== RECORD SET ==

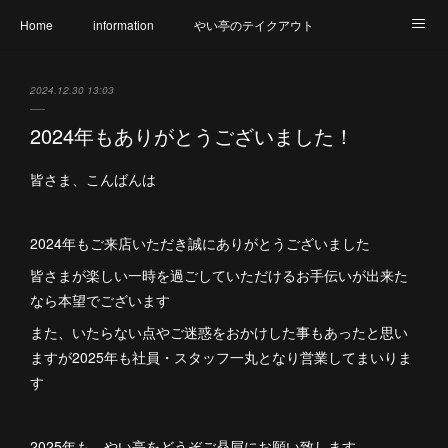
Home
information
やい亭のテイクアウト
食財へのこだわり
メニュー
幹事さん必見
2024.12.30 13:03
氷上店 店内のご紹介
篠山店 店内のご紹介
アクセス
2024年もありがとうございました！
やい亭と繋がろう
アレルギー表示一覧
皆さま、こんばんは
2024年もご来店いただき誠にありがとうございました
皆さまが楽しい一時を過ごしていただけるお手伝いが出来た
なら本望でございます
また、いたらない点やご迷惑をおかけした事もあったと思い
ますが2025年も社員・スタッフ一丸となり営業してまいりま
す
2025年も、やい亭をどうぞご贔屓にお願い致します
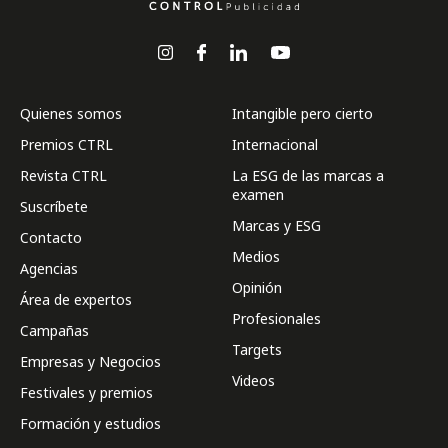
Quienes somos
Intangible pero cierto
Premios CTRL
Internacional
Revista CTRL
La ESG de las marcas a
examen
Suscríbete
Marcas y ESG
Contacto
Medios
Agencias
Opinión
Área de expertos
Profesionales
Campañas
Targets
Empresas y Negocios
Videos
Festivales y premios
Formación y estudios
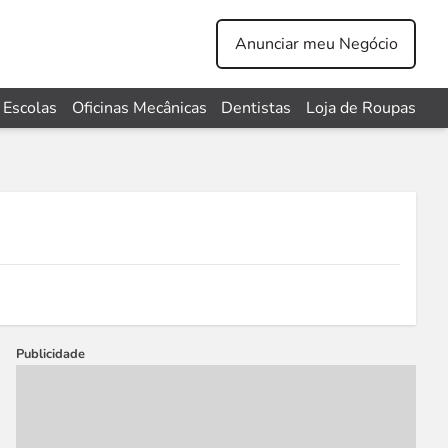
Anunciar meu Negócio
Escolas
Oficinas Mecânicas
Dentistas
Loja de Roupas
Publicidade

== WHAT YOU HAVE TO DO ==
Skip all pictures. Copy exactly the lines from the one containing "Premios CTRL" through the end of the records, both ends included.

== OUTPUT OF THE EXERCISE ==
Premios CTRL
Internacional
Revista CTRL
La ESG de las marcas a
examen
Suscríbete
Marcas y ESG
Contacto
Medios
Agencias
Opinión
Área de expertos
Profesionales
Campañas
Targets
Empresas y Negocios
Videos
Festivales y premios
Formación y estudios
Anunciar meu Negócio
Escolas
Oficinas Mecânicas
Dentistas
Loja de Roupas
Publicidade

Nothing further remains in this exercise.